Redwoods Rising—an interagency partnership between Redwood National Park, California State Parks, and Save the Redwoods League, a California non-profit conservation organization —comes together to build upon decades of restoration science and collaboration to implement landscape-level restoration. This partnership offers a unified approach to expand and connect the existing 40,000 acres of ancient redwood forest (45% of remaining old-growth redwood forest) and to accelerate the recovery of 70,000 acres of previously logged lands, setting them on the path to becoming old-growth forests.
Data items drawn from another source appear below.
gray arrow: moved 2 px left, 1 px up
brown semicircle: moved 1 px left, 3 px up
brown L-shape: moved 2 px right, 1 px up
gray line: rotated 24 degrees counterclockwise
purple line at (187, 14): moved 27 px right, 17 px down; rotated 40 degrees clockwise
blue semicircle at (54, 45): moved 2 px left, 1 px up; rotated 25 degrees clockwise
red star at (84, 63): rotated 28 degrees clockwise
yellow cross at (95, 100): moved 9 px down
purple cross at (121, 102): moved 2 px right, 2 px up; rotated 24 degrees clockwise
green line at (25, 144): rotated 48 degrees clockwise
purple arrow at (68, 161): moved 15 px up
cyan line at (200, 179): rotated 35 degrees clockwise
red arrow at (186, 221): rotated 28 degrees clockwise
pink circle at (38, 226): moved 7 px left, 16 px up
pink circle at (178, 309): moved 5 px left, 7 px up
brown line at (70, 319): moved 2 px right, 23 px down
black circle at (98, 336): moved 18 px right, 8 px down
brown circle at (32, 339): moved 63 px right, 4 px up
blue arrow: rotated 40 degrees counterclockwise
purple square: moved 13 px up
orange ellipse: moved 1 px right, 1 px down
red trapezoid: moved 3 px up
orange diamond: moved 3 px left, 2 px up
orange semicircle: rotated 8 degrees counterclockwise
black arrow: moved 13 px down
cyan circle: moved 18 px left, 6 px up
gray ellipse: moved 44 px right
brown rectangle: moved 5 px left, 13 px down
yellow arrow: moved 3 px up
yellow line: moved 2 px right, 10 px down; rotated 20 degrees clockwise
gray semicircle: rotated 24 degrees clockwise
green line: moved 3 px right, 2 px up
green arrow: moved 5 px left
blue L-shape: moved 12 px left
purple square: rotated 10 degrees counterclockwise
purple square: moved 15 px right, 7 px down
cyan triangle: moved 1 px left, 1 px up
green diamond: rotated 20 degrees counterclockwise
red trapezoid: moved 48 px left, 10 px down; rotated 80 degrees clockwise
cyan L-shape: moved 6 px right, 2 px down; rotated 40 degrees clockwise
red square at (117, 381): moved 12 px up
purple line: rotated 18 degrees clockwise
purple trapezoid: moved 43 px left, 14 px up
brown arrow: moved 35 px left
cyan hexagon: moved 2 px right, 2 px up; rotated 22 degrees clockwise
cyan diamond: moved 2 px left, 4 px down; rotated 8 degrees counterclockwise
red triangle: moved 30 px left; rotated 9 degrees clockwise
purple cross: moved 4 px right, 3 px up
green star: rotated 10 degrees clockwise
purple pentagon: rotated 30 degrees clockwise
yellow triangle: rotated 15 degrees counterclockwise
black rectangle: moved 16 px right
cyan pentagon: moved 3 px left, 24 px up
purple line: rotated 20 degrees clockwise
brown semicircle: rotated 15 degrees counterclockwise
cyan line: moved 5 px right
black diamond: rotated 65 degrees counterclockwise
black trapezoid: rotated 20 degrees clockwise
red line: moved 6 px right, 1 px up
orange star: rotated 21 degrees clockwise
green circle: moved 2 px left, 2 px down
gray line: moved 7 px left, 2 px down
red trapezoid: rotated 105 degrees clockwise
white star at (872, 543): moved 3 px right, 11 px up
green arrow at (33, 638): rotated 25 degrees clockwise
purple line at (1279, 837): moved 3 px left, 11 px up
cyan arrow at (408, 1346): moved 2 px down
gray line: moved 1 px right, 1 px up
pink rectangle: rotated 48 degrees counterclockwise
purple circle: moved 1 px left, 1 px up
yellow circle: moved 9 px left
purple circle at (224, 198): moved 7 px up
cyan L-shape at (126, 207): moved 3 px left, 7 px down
Through active restoration driven by ecological principles, the collaborative removes abandoned logging roads, conducts selective thinning of forests, restores critical wildlife habitat, and creates landscapes that will be more resilient in the face of current climate disruption and future changes. We seek to address the following questions:How do we further protect half of the existing old growth redwood forests in existence? How do we generate and support the old growth redwood forests of the future? How do we increase the pace & scale of restoration in redwood ecosystems? How do we take a holistic, landscape-level approach to restoration that integrates people & practices from the National Parks, State Parks, Indigenous tribes and non-profit conservation partners?

Results/Conclusions

Together, the partners are reversing past forest destruction and fragmentation and restoring redwood forest structure and function. We recognize and cultivate the power of partnership, with cultural humility. Our "Take Home Messages" below correspond to the questions outlined above: We further protect half of the existing old-growth redwood forests by considering not only protected-area boundaries but climate disruption; expected future drought stress in some parts of the redwood range; and increasing high-severity wildfire. Forest, watershed, and in-stream restoration sets a trajectory to old-growth redwood forests of the future. We contribute to the latest science in, e.g., gap sizes, thinning protocols, re-planting, and habitat quality, as well as new research on redwoods’ genetic diversity. We increase the pace and scale of restoration through partnerships and multiple lines of stewardship action. We integrate people and practices through having a clear governance and decision-making structure; respecting and welcoming the inclusion of sovereign Indigenous peoples within the partnership; cooperatively conducting restoration fieldwork; and engaging trained facilitators. Investing time at the start, for trust and connection, pays off in collaborative action and stewardship. Successful collaboration responds to and assesses group needs, creatively filling gaps and adapting as needs change.